- [Task 1]:
Transcribe the stretch of the factorized diffusion policy listing from "Flexible Multitask Learning" through "applicability and evaluation)".
- [Task 2]:
According to the factorized diffusion policy listing, what does the proposed policy compose for robot control?
- [Task 3]:
Continue the factorized diffusion policy listing from where it stops.

[Excerpt provided — start]

Flexible Multitask Learning with Factorized Diffusion Policy

Published: 12 Jun 2025, Last Modified: 20 Jun 2025RobotEvaluation@RSS 2025 PosterEveryoneRevisionsBibTeXCC BY 4.0
Type: An approach-centric paper (introducing new robot systems and approaches with a strong emphasis on real-world applicability and evaluation)
Keywords: Multitask Imitation Learning, Compositional Diffusion, Robotic Manipulation
TL;DR: We propose a factorized diffusion policy that composes specialized diffusion models for robot control, enabling strong multitask performance and efficient adaptation to new tasks.

[Excerpt provided — finish]
[Recorded data — start]

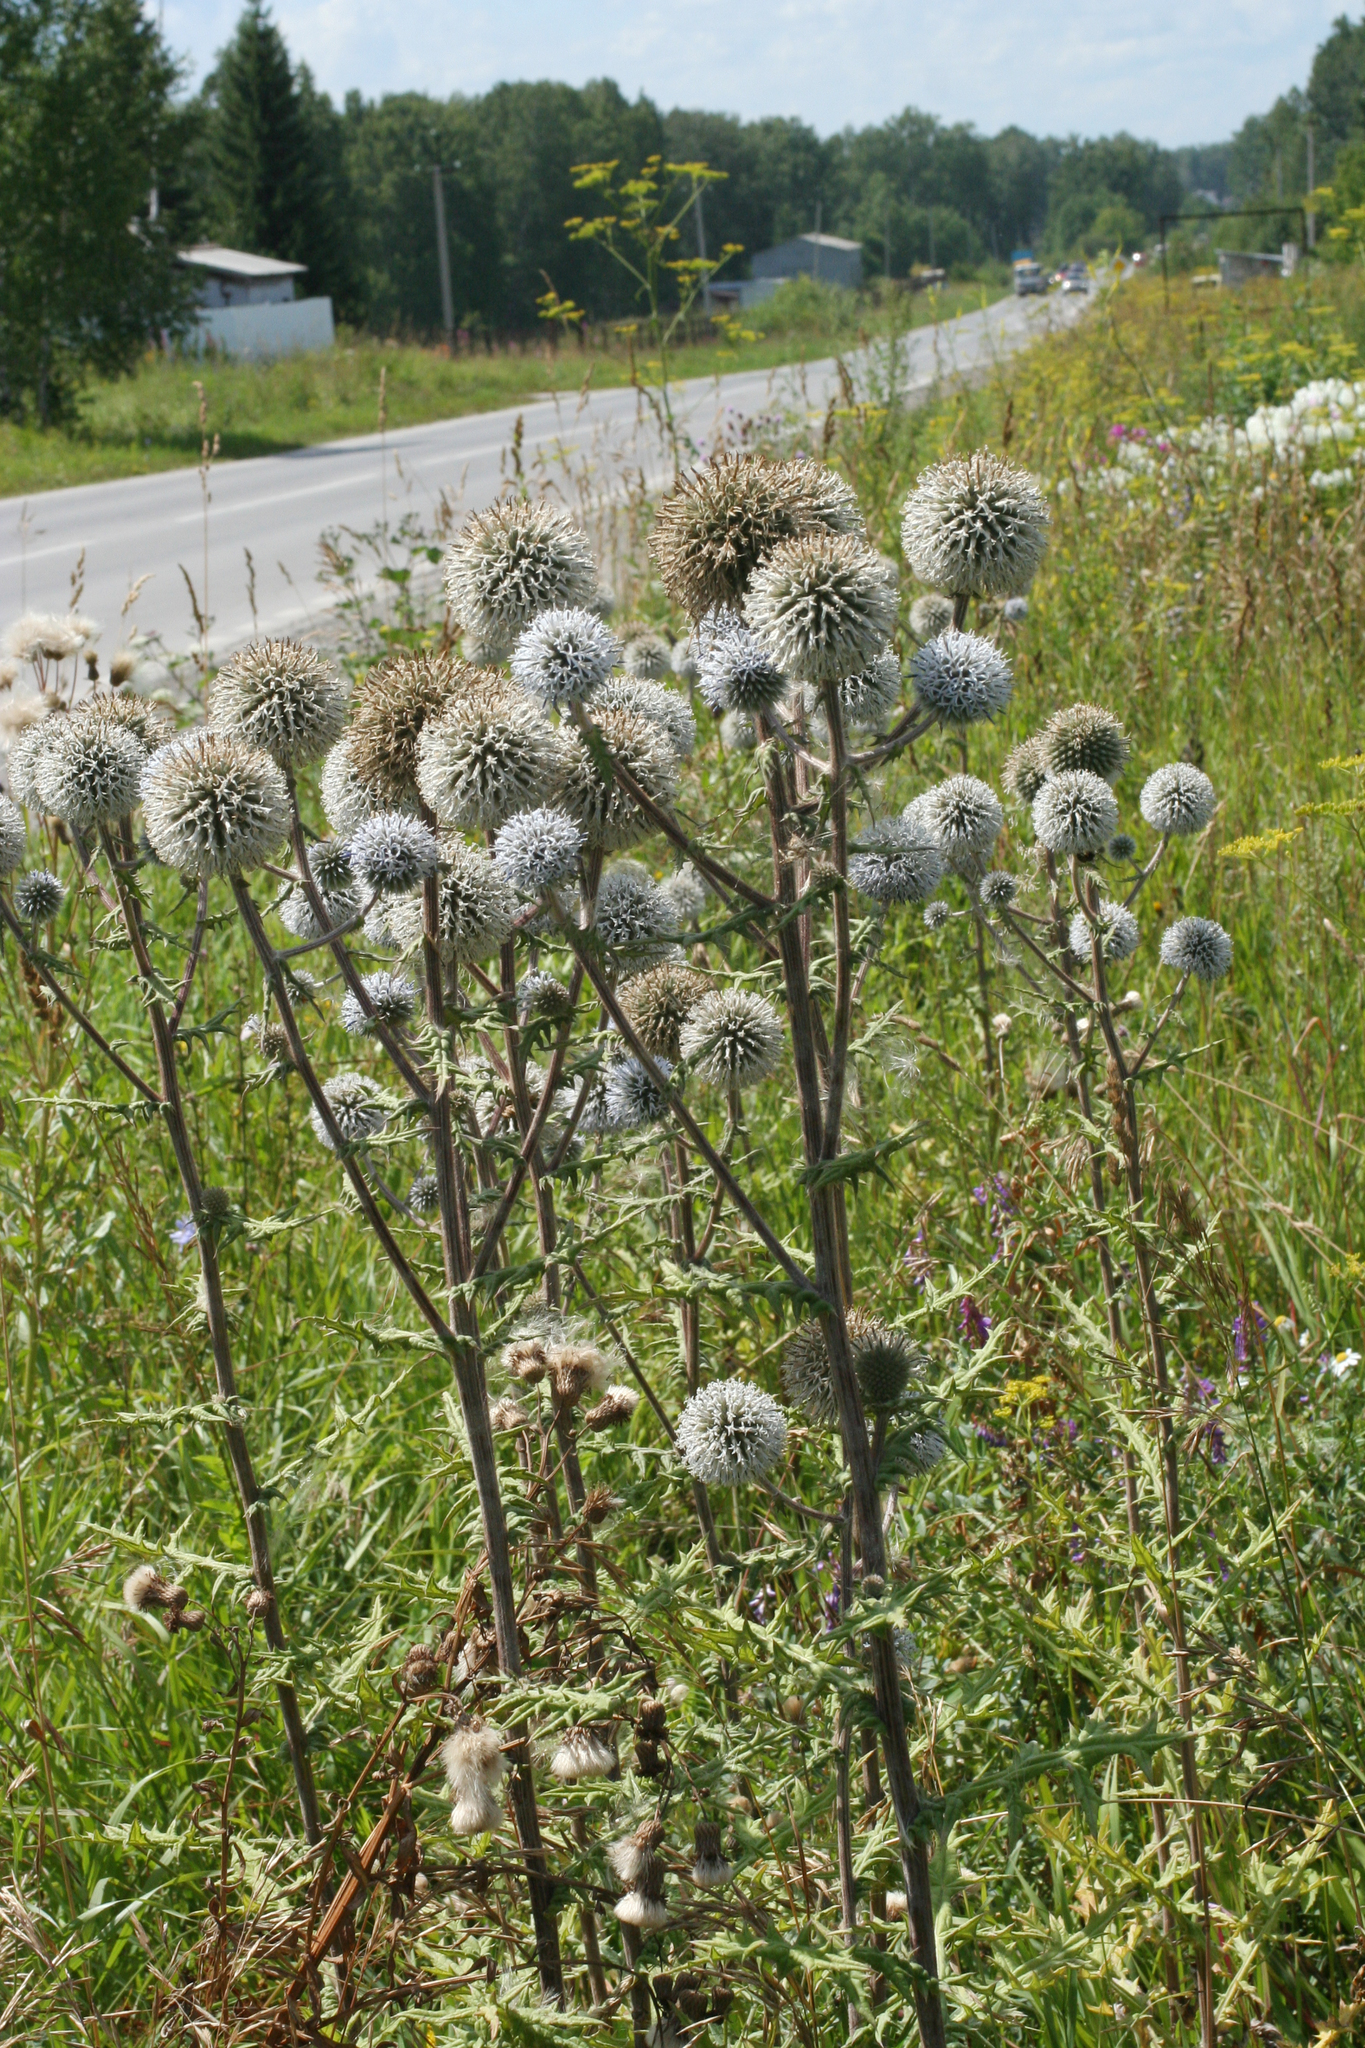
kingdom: Plantae
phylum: Tracheophyta
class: Magnoliopsida
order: Asterales
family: Asteraceae
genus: Echinops
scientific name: Echinops sphaerocephalus
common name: Glandular globe-thistle
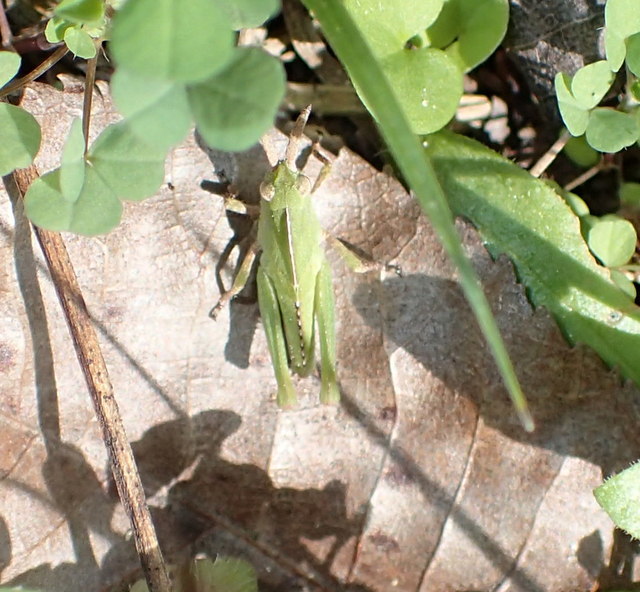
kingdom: Animalia
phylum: Arthropoda
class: Insecta
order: Orthoptera
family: Acrididae
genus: Chortophaga
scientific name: Chortophaga australior
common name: Southern green-striped grasshopper
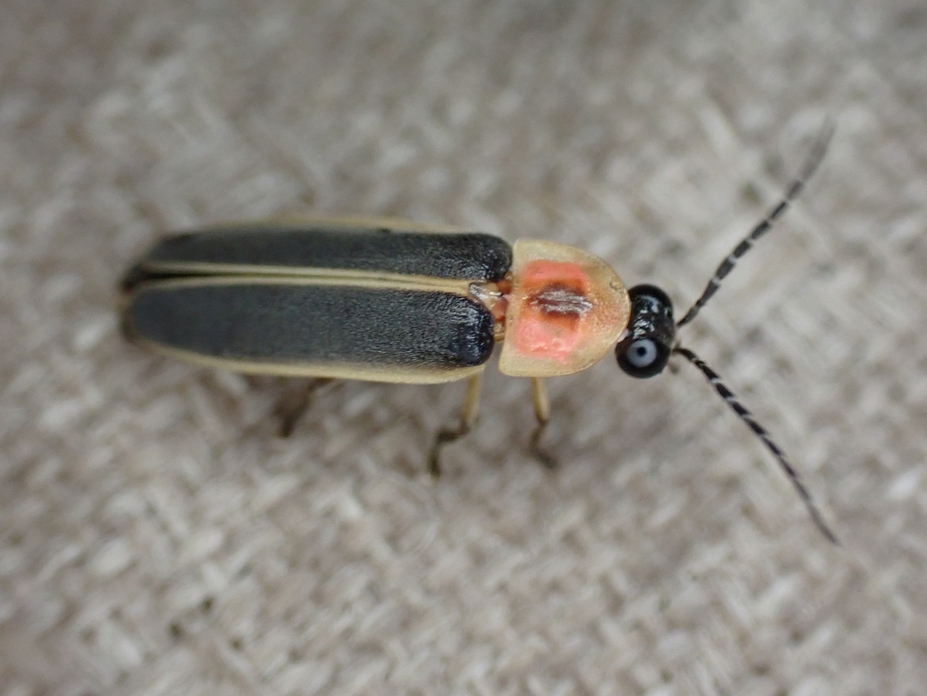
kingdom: Animalia
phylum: Arthropoda
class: Insecta
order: Coleoptera
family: Lampyridae
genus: Photinus
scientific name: Photinus pyralis
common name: Big dipper firefly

[Recorded data — finish]

- [Written answer 1]:
Flexible Multitask Learning with Factorized Diffusion Policy

Published: 12 Jun 2025, Last Modified: 20 Jun 2025RobotEvaluation@RSS 2025 PosterEveryoneRevisionsBibTeXCC BY 4.0
Type: An approach-centric paper (introducing new robot systems and approaches with a strong emphasis on real-world applicability and evaluation)

- [Written answer 2]:
Specialized diffusion models.

- [Written answer 3]:
Abstract: In recent years, large-scale behavioral cloning has emerged as a promising paradigm for training general-purpose robot policies. However, effectively fitting policies to complex task distributions is often challenging, and existing models often underfit the action distribution. In this paper, we present a novel modular diffusion policy framework that factorizes modeling the complex action distributions as a composition of specialized diffusion models, each capturing a distinct sub-mode of the multimodal behavior space. This factorization enables each composed model to specialize and capture a subset of the task distribution, allowing the overall task distribution to be more effectively represented. In addition, this modular structure enables flexible policy adaptation to new tasks by simply fine-tuning a subset of components or adding new ones for novel tasks, while inherently mitigating catastrophic forgetting. Empirically, across both simulation and real-world robotic manipulation settings, we illustrate how our method consistently outperforms strong modular and monolithic baselines, achieving a 24% average relative improvement in multitask learning and a 34% improvement in task adaptation across all settings.